'''

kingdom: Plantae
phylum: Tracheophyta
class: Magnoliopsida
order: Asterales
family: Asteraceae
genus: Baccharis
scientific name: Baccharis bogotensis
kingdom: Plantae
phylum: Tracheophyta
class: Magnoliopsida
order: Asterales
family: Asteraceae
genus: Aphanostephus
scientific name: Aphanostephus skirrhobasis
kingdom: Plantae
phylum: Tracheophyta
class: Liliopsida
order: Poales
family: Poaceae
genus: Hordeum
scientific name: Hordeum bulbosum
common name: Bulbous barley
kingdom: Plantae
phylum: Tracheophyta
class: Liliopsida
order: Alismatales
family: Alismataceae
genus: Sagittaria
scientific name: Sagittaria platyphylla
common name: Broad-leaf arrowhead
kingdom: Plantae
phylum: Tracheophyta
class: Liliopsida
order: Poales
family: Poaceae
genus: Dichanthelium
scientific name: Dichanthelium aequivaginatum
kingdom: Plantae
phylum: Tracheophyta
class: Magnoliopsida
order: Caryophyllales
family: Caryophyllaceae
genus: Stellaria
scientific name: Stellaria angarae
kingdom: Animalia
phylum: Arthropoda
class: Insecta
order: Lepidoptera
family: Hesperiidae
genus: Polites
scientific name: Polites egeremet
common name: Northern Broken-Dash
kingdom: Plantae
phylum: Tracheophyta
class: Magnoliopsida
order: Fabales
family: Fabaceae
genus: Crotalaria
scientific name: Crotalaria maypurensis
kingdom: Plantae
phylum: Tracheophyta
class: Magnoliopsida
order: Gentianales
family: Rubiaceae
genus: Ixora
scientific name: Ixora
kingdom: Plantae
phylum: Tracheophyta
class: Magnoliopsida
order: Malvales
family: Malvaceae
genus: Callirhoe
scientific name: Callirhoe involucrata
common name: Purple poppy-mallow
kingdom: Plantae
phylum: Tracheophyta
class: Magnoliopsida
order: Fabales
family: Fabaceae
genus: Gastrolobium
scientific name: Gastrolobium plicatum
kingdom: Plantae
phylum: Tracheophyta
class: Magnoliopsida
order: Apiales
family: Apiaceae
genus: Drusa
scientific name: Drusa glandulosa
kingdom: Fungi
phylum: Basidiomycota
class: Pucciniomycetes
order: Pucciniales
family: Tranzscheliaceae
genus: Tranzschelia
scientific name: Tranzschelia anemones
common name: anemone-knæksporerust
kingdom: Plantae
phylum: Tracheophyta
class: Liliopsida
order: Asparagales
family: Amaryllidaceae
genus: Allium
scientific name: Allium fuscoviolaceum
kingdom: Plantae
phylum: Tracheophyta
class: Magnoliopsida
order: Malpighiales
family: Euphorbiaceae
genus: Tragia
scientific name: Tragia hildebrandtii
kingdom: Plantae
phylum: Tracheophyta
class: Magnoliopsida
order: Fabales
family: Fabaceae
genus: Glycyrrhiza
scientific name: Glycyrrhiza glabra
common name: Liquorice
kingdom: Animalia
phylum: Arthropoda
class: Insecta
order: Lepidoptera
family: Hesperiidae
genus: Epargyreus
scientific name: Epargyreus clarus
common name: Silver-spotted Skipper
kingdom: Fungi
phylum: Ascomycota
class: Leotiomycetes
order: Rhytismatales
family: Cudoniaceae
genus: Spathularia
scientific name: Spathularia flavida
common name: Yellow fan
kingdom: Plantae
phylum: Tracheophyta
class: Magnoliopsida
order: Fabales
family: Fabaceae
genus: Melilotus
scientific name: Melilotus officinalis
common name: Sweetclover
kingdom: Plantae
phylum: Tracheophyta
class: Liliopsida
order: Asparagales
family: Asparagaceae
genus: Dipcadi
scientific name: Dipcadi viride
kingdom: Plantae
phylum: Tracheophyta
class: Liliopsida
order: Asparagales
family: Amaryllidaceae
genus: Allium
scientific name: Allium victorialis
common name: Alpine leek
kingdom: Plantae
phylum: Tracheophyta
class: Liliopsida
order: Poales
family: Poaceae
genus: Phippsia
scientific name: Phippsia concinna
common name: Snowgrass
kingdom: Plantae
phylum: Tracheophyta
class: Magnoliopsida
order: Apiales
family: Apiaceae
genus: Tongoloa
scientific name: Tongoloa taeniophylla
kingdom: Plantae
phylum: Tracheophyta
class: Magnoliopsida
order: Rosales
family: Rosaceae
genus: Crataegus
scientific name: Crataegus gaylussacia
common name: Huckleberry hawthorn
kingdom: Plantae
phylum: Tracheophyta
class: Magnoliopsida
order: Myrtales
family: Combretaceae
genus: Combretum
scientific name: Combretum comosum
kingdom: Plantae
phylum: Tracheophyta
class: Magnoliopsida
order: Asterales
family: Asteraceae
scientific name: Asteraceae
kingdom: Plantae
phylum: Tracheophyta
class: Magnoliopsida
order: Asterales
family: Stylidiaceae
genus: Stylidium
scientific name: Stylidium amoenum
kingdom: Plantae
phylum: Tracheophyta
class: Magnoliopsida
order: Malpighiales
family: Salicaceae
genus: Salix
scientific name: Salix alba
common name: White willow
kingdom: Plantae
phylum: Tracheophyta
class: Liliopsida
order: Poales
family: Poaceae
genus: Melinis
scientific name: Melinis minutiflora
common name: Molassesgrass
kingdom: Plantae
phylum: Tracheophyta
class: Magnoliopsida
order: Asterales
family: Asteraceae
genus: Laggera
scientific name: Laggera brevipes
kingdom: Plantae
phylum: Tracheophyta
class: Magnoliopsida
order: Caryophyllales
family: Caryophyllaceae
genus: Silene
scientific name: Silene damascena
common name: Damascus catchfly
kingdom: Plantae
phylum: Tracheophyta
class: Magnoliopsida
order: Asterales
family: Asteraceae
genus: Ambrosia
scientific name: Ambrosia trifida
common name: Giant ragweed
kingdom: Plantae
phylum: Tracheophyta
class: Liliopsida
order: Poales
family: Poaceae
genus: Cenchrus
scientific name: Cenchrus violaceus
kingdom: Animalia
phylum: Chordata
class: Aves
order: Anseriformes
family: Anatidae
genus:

'''

What is asked: Copy out every line of the material above verbatim, in its original order.

Written answer:
kingdom: Plantae
phylum: Tracheophyta
class: Magnoliopsida
order: Asterales
family: Asteraceae
genus: Baccharis
scientific name: Baccharis bogotensis
kingdom: Plantae
phylum: Tracheophyta
class: Magnoliopsida
order: Asterales
family: Asteraceae
genus: Aphanostephus
scientific name: Aphanostephus skirrhobasis
kingdom: Plantae
phylum: Tracheophyta
class: Liliopsida
order: Poales
family: Poaceae
genus: Hordeum
scientific name: Hordeum bulbosum
common name: Bulbous barley
kingdom: Plantae
phylum: Tracheophyta
class: Liliopsida
order: Alismatales
family: Alismataceae
genus: Sagittaria
scientific name: Sagittaria platyphylla
common name: Broad-leaf arrowhead
kingdom: Plantae
phylum: Tracheophyta
class: Liliopsida
order: Poales
family: Poaceae
genus: Dichanthelium
scientific name: Dichanthelium aequivaginatum
kingdom: Plantae
phylum: Tracheophyta
class: Magnoliopsida
order: Caryophyllales
family: Caryophyllaceae
genus: Stellaria
scientific name: Stellaria angarae
kingdom: Animalia
phylum: Arthropoda
class: Insecta
order: Lepidoptera
family: Hesperiidae
genus: Polites
scientific name: Polites egeremet
common name: Northern Broken-Dash
kingdom: Plantae
phylum: Tracheophyta
class: Magnoliopsida
order: Fabales
family: Fabaceae
genus: Crotalaria
scientific name: Crotalaria maypurensis
kingdom: Plantae
phylum: Tracheophyta
class: Magnoliopsida
order: Gentianales
family: Rubiaceae
genus: Ixora
scientific name: Ixora
kingdom: Plantae
phylum: Tracheophyta
class: Magnoliopsida
order: Malvales
family: Malvaceae
genus: Callirhoe
scientific name: Callirhoe involucrata
common name: Purple poppy-mallow
kingdom: Plantae
phylum: Tracheophyta
class: Magnoliopsida
order: Fabales
family: Fabaceae
genus: Gastrolobium
scientific name: Gastrolobium plicatum
kingdom: Plantae
phylum: Tracheophyta
class: Magnoliopsida
order: Apiales
family: Apiaceae
genus: Drusa
scientific name: Drusa glandulosa
kingdom: Fungi
phylum: Basidiomycota
class: Pucciniomycetes
order: Pucciniales
family: Tranzscheliaceae
genus: Tranzschelia
scientific name: Tranzschelia anemones
common name: anemone-knæksporerust
kingdom: Plantae
phylum: Tracheophyta
class: Liliopsida
order: Asparagales
family: Amaryllidaceae
genus: Allium
scientific name: Allium fuscoviolaceum
kingdom: Plantae
phylum: Tracheophyta
class: Magnoliopsida
order: Malpighiales
family: Euphorbiaceae
genus: Tragia
scientific name: Tragia hildebrandtii
kingdom: Plantae
phylum: Tracheophyta
class: Magnoliopsida
order: Fabales
family: Fabaceae
genus: Glycyrrhiza
scientific name: Glycyrrhiza glabra
common name: Liquorice
kingdom: Animalia
phylum: Arthropoda
class: Insecta
order: Lepidoptera
family: Hesperiidae
genus: Epargyreus
scientific name: Epargyreus clarus
common name: Silver-spotted Skipper
kingdom: Fungi
phylum: Ascomycota
class: Leotiomycetes
order: Rhytismatales
family: Cudoniaceae
genus: Spathularia
scientific name: Spathularia flavida
common name: Yellow fan
kingdom: Plantae
phylum: Tracheophyta
class: Magnoliopsida
order: Fabales
family: Fabaceae
genus: Melilotus
scientific name: Melilotus officinalis
common name: Sweetclover
kingdom: Plantae
phylum: Tracheophyta
class: Liliopsida
order: Asparagales
family: Asparagaceae
genus: Dipcadi
scientific name: Dipcadi viride
kingdom: Plantae
phylum: Tracheophyta
class: Liliopsida
order: Asparagales
family: Amaryllidaceae
genus: Allium
scientific name: Allium victorialis
common name: Alpine leek
kingdom: Plantae
phylum: Tracheophyta
class: Liliopsida
order: Poales
family: Poaceae
genus: Phippsia
scientific name: Phippsia concinna
common name: Snowgrass
kingdom: Plantae
phylum: Tracheophyta
class: Magnoliopsida
order: Apiales
family: Apiaceae
genus: Tongoloa
scientific name: Tongoloa taeniophylla
kingdom: Plantae
phylum: Tracheophyta
class: Magnoliopsida
order: Rosales
family: Rosaceae
genus: Crataegus
scientific name: Crataegus gaylussacia
common name: Huckleberry hawthorn
kingdom: Plantae
phylum: Tracheophyta
class: Magnoliopsida
order: Myrtales
family: Combretaceae
genus: Combretum
scientific name: Combretum comosum
kingdom: Plantae
phylum: Tracheophyta
class: Magnoliopsida
order: Asterales
family: Asteraceae
scientific name: Asteraceae
kingdom: Plantae
phylum: Tracheophyta
class: Magnoliopsida
order: Asterales
family: Stylidiaceae
genus: Stylidium
scientific name: Stylidium amoenum
kingdom: Plantae
phylum: Tracheophyta
class: Magnoliopsida
order: Malpighiales
family: Salicaceae
genus: Salix
scientific name: Salix alba
common name: White willow
kingdom: Plantae
phylum: Tracheophyta
class: Liliopsida
order: Poales
family: Poaceae
genus: Melinis
scientific name: Melinis minutiflora
common name: Molassesgrass
kingdom: Plantae
phylum: Tracheophyta
class: Magnoliopsida
order: Asterales
family: Asteraceae
genus: Laggera
scientific name: Laggera brevipes
kingdom: Plantae
phylum: Tracheophyta
class: Magnoliopsida
order: Caryophyllales
family: Caryophyllaceae
genus: Silene
scientific name: Silene damascena
common name: Damascus catchfly
kingdom: Plantae
phylum: Tracheophyta
class: Magnoliopsida
order: Asterales
family: Asteraceae
genus: Ambrosia
scientific name: Ambrosia trifida
common name: Giant ragweed
kingdom: Plantae
phylum: Tracheophyta
class: Liliopsida
order: Poales
family: Poaceae
genus: Cenchrus
scientific name: Cenchrus violaceus
kingdom: Animalia
phylum: Chordata
class: Aves
order: Anseriformes
family: Anatidae
genus:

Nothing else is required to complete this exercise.